TASK REQUIREMENTS -
Look for the word "game". Copy every line of the listing where it occurs.

TASK MATERIAL -
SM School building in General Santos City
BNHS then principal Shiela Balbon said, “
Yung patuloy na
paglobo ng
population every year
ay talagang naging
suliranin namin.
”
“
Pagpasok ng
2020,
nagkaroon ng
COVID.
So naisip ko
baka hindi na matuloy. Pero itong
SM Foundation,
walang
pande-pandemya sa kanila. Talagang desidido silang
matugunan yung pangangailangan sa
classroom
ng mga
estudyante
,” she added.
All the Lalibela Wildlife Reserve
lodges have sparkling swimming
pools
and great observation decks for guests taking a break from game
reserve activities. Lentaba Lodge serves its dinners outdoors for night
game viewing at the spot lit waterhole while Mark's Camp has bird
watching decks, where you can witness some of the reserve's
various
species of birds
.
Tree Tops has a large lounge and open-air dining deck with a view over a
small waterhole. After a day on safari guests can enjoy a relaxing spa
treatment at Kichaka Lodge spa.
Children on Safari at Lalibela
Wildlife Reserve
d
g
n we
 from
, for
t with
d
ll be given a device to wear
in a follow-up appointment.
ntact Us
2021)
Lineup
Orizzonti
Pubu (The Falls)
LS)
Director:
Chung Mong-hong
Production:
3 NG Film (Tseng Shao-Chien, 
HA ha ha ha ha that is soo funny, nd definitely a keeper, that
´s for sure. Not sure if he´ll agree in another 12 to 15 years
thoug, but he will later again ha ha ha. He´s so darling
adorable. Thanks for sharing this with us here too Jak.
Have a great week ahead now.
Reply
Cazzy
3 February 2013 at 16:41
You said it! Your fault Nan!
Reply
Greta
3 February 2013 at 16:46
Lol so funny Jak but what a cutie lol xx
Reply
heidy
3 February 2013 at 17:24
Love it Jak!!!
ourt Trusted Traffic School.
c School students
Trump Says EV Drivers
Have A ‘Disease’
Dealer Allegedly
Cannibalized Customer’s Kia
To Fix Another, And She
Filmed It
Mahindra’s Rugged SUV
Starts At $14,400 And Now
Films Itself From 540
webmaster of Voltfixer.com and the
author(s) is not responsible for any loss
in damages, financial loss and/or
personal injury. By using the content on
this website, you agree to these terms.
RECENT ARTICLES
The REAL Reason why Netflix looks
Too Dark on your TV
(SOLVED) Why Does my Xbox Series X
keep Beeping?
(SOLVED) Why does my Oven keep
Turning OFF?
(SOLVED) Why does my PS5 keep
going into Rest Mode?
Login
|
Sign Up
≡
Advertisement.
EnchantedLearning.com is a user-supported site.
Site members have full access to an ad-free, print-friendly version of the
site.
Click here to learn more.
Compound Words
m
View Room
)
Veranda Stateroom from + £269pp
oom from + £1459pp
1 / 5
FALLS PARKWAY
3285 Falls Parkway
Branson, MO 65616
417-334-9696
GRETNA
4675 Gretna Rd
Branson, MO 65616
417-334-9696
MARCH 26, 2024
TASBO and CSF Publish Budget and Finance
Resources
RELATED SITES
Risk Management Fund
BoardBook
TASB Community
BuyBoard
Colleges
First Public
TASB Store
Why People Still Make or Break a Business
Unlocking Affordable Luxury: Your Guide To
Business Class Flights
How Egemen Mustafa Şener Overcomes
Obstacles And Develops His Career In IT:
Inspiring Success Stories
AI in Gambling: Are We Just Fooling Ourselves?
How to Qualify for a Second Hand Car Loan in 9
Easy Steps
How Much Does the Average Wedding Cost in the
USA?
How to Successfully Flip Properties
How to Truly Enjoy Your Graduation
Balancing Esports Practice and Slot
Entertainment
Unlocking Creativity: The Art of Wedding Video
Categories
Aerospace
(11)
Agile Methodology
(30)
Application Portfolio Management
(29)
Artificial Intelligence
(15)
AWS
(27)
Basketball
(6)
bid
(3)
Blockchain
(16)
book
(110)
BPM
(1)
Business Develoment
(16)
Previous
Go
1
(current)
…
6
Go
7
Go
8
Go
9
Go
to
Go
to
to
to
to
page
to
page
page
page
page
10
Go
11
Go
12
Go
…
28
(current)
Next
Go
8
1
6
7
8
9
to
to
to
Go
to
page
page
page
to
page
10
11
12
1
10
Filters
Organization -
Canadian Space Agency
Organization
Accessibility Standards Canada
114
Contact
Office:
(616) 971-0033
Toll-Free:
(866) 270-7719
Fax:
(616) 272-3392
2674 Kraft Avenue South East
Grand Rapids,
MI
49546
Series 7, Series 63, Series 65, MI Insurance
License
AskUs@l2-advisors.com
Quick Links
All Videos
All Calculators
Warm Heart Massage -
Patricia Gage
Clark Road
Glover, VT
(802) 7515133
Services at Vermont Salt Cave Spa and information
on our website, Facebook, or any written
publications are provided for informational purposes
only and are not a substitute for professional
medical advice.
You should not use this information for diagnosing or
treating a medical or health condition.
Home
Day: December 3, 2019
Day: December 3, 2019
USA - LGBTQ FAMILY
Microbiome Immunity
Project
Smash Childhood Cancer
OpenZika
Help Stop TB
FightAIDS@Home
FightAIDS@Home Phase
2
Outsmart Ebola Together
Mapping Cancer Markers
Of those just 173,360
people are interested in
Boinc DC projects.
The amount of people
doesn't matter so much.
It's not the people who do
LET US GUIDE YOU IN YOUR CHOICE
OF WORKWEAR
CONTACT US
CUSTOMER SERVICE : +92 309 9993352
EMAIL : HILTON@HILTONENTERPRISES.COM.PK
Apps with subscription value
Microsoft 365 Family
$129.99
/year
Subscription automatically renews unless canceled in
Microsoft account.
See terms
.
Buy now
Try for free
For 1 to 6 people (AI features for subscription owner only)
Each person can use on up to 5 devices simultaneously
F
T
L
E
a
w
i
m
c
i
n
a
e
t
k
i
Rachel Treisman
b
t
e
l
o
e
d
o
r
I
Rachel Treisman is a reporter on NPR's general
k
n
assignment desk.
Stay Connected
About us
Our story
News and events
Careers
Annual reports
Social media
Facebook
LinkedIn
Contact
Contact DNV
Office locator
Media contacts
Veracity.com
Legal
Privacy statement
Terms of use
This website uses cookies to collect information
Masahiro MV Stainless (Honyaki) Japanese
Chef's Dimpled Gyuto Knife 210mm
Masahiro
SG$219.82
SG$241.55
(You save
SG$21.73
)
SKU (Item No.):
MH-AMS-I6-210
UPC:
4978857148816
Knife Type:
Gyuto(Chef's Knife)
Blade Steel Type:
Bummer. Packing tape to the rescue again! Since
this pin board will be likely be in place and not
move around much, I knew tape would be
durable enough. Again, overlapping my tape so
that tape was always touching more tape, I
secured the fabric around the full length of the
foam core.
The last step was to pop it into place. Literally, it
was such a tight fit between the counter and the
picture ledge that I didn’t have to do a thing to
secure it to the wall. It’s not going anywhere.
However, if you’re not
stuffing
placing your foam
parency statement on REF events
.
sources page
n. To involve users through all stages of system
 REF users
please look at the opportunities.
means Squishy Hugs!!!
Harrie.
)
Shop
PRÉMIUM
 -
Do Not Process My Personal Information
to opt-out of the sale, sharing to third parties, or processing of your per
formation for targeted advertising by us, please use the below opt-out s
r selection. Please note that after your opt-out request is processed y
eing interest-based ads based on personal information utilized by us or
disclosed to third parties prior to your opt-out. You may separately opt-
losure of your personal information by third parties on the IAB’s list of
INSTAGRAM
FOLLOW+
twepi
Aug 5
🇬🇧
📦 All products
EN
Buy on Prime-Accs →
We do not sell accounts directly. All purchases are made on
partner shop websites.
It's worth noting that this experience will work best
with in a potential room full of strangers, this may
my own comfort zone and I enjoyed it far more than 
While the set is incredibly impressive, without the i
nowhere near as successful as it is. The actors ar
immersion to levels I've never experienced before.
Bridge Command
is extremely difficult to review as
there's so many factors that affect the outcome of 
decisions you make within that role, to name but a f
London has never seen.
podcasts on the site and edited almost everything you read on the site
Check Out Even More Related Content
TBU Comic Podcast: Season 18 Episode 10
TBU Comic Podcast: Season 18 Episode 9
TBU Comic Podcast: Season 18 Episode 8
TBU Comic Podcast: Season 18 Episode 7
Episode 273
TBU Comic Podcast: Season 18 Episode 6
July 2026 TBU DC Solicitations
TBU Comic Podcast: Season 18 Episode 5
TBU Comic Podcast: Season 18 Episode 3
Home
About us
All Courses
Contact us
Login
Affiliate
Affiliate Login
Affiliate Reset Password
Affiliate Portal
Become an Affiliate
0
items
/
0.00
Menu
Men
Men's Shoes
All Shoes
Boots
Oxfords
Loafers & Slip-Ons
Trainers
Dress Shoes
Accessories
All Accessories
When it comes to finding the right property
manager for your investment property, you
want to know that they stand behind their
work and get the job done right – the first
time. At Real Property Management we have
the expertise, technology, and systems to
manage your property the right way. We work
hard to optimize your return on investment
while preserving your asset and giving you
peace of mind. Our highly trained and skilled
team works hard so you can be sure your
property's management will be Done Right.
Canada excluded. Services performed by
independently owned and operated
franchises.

FINAL ANSWER -
and great observation decks for guests taking a break from game
game viewing at the spot lit waterhole while Mark's Camp has bird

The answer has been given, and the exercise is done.